# 162 Tough Summer

Tough Summer.

We all had such hopes after a year of isolation, fear, and worry. Late winter brought the first mass vaccinations and so much hope. By July the vaccine promise of seeing our loved ones safely began to melt away as case numbers including vaccinated breakthroughs began to melt in the variant surge moving throughout the world but particularly and sorrowfully in our communities. Still trying to do the right thing the information about staying safe was, and is, mixed with local decisions being made over national ones. Masks began to reappear and mask mandates and concerns for those under twelve were building with good reason. Your geographic location and your destination location could have remarkable differences along with the journey from one to the other.

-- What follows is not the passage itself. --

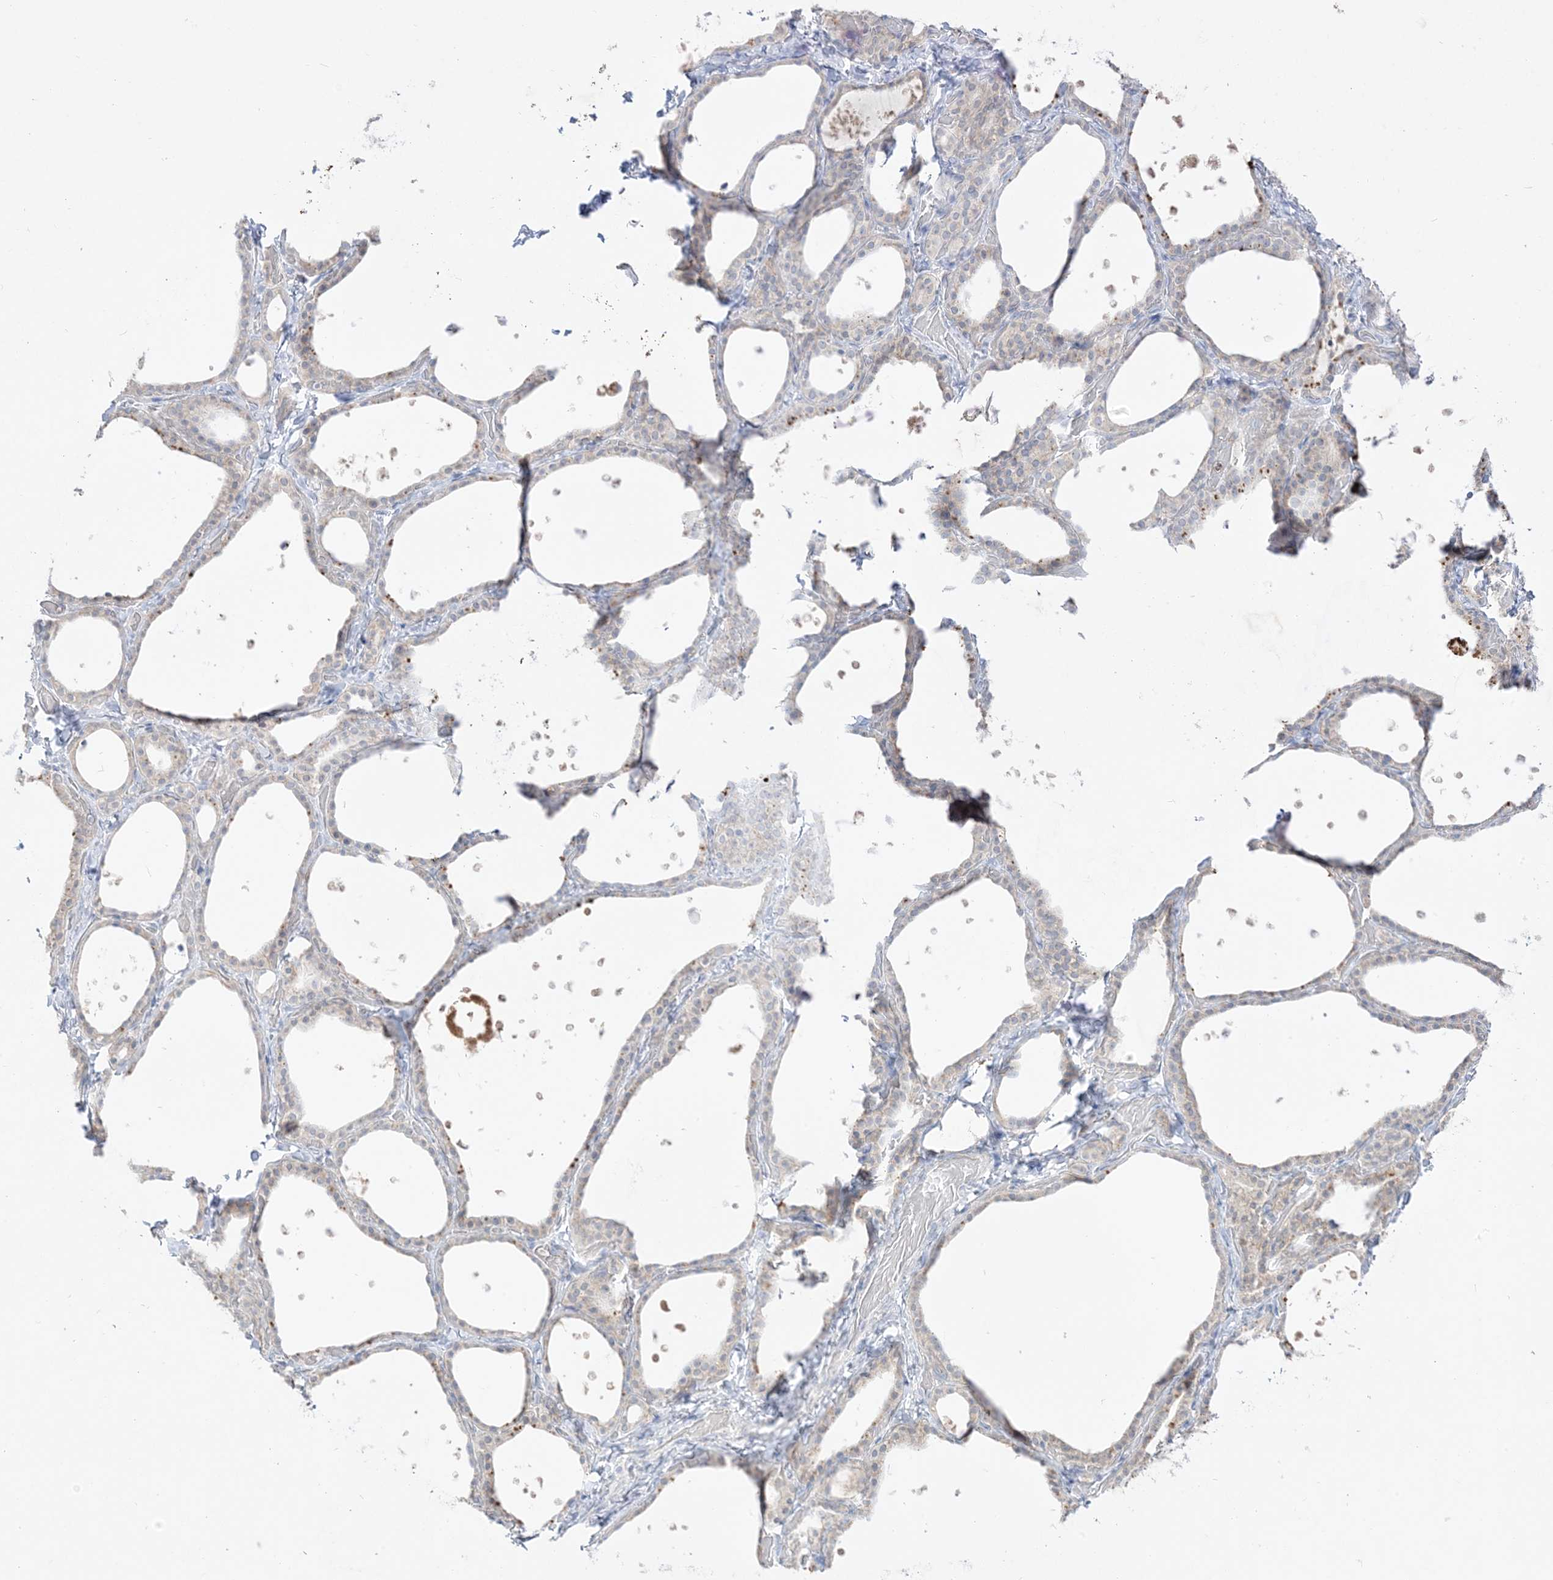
{"staining": {"intensity": "negative", "quantity": "none", "location": "none"}, "tissue": "thyroid gland", "cell_type": "Glandular cells", "image_type": "normal", "snomed": [{"axis": "morphology", "description": "Normal tissue, NOS"}, {"axis": "topography", "description": "Thyroid gland"}], "caption": "Glandular cells show no significant expression in benign thyroid gland. (Brightfield microscopy of DAB immunohistochemistry (IHC) at high magnification).", "gene": "LOXL3", "patient": {"sex": "female", "age": 44}}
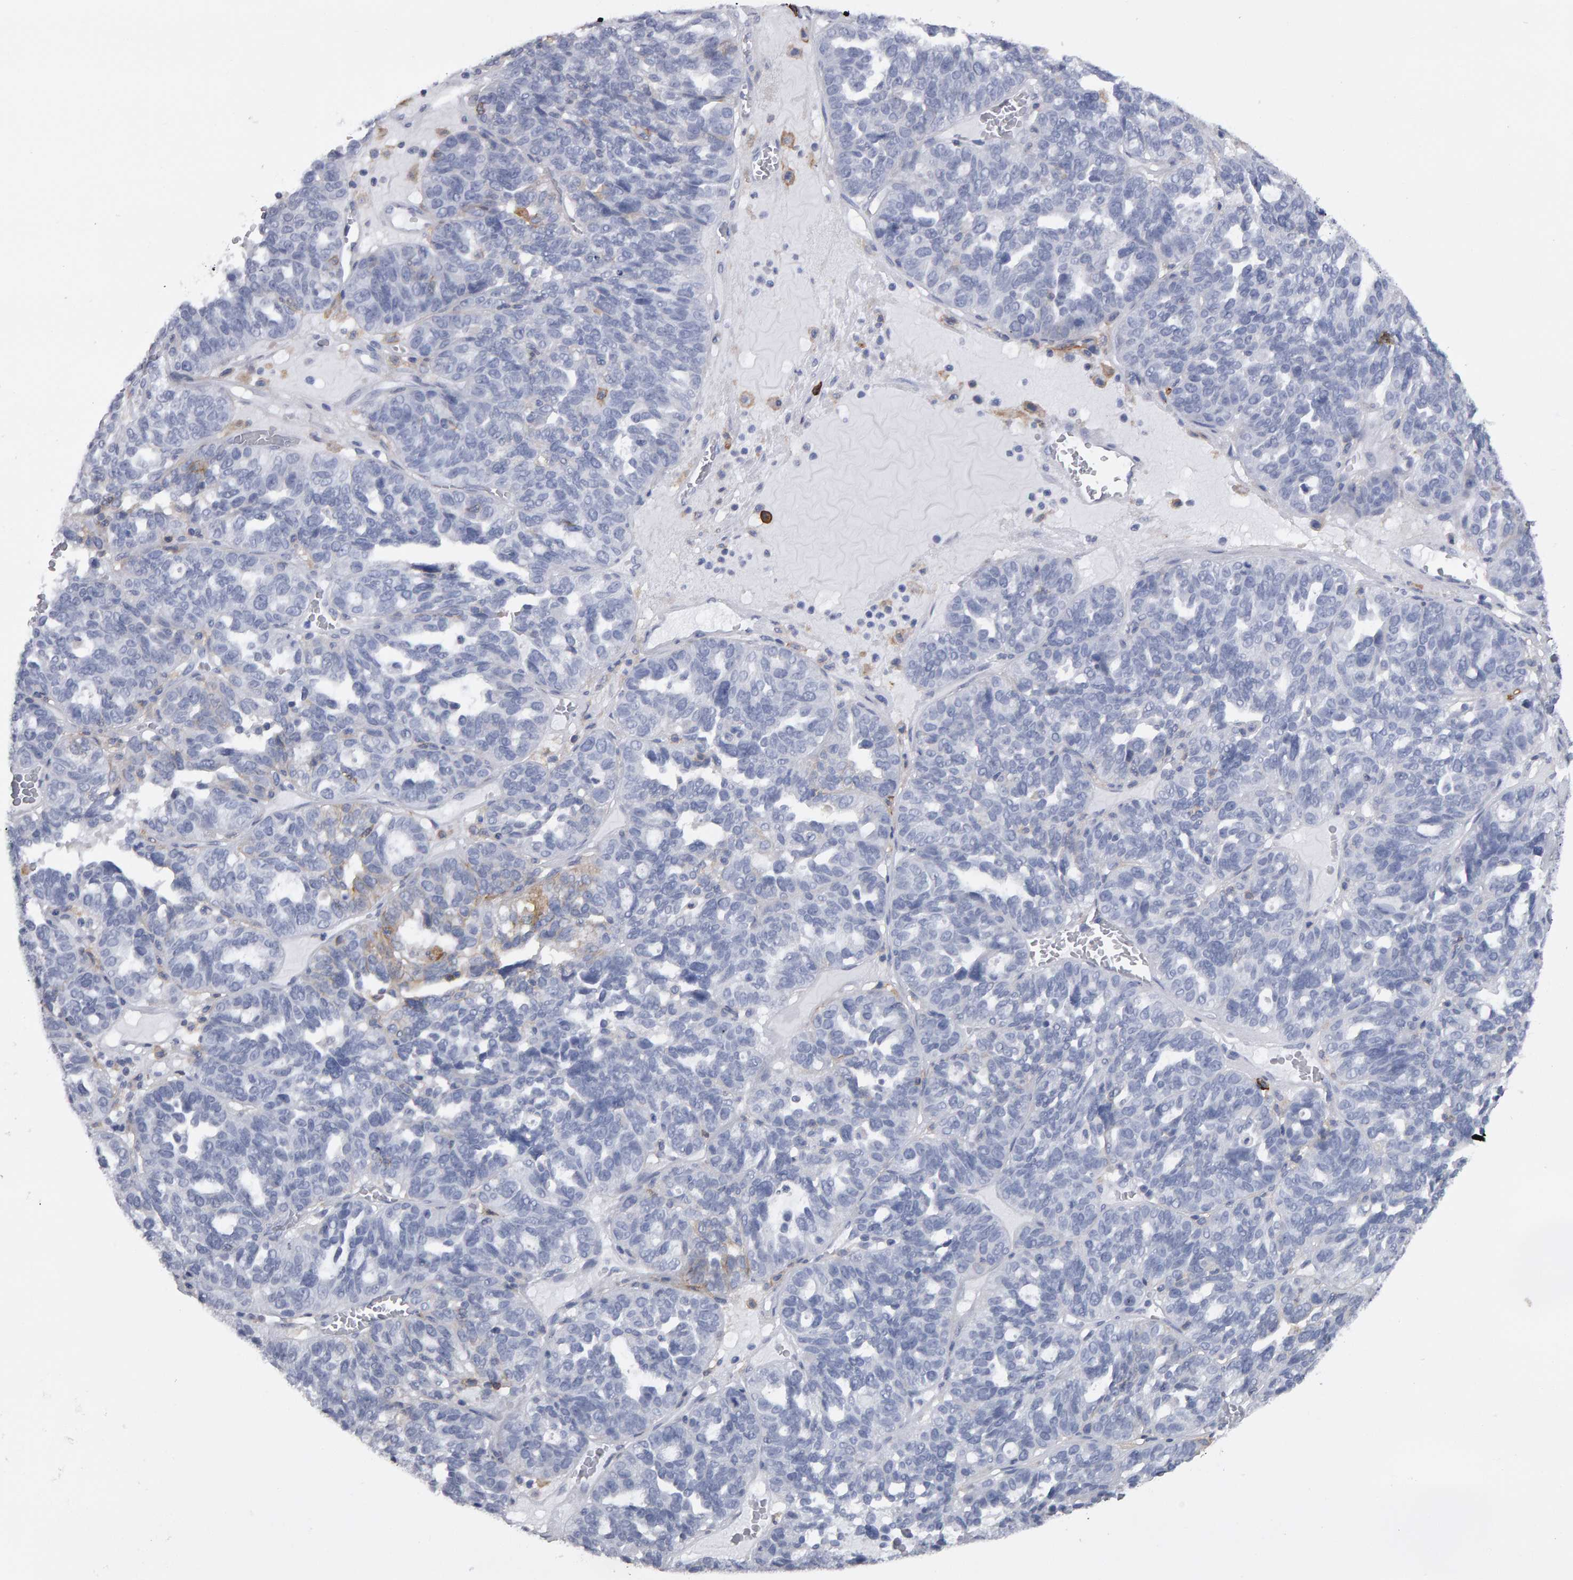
{"staining": {"intensity": "negative", "quantity": "none", "location": "none"}, "tissue": "ovarian cancer", "cell_type": "Tumor cells", "image_type": "cancer", "snomed": [{"axis": "morphology", "description": "Cystadenocarcinoma, serous, NOS"}, {"axis": "topography", "description": "Ovary"}], "caption": "IHC of human ovarian cancer (serous cystadenocarcinoma) reveals no positivity in tumor cells.", "gene": "CD38", "patient": {"sex": "female", "age": 59}}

It wasn’t only the virus that made this summer so hard. The weather patterns seemed as variable as virus outbreaks: massive flooding, massive fires and drought, and see-saw New England weather conditions bouncing from the 40’’s to the 90’s, especially in July. The initial June drought was followed by July’s deluge and to top it all off then came the August threat of a New England hurricane, the first in 30 years.

And there was politics, the endlessly awful divisions, hatred, and violence, with the media cranking out daily hype or truth depending on your perspective, but mostly all bad news one way or another.

What became apparent to me, unfolding over weeks of zoom conversation, was just how much we needed connection. We needed to hug loved ones. We needed to share meals and talk and we needed to be together. Every one of us who got to be with friends or family faced tough decisions about our safety and their safety, about vaccines, about being tested before, during, or after being together. Most of us got together figuring out the safest way we thought could do that. Most of us realized how critically important it is/was to reconnect. Many of us lost people, not always via the virus but for other reasons, yet the virus was forever in the background affecting everything. We don’t know when or if there is an ending to this story. What we do know is how precious the people in our lives are, how that has always been the case even when we were freely running busy, harried lives in which our priorities did not have the clarity they do now.

If you are one of those lucky people that got a friend or family visit I know you are feeling blessed. I finally got to do that and now, back on my own again, I’m tired. Sad. Joyous. Thankful. Most of all I am keenly aware of what counts most. Maybe that is the message tough times has always carried.



Note: This time the photo was not taken by me but by my beloved Cousin Debbie. Sometimes one picture really is worth a thousand words.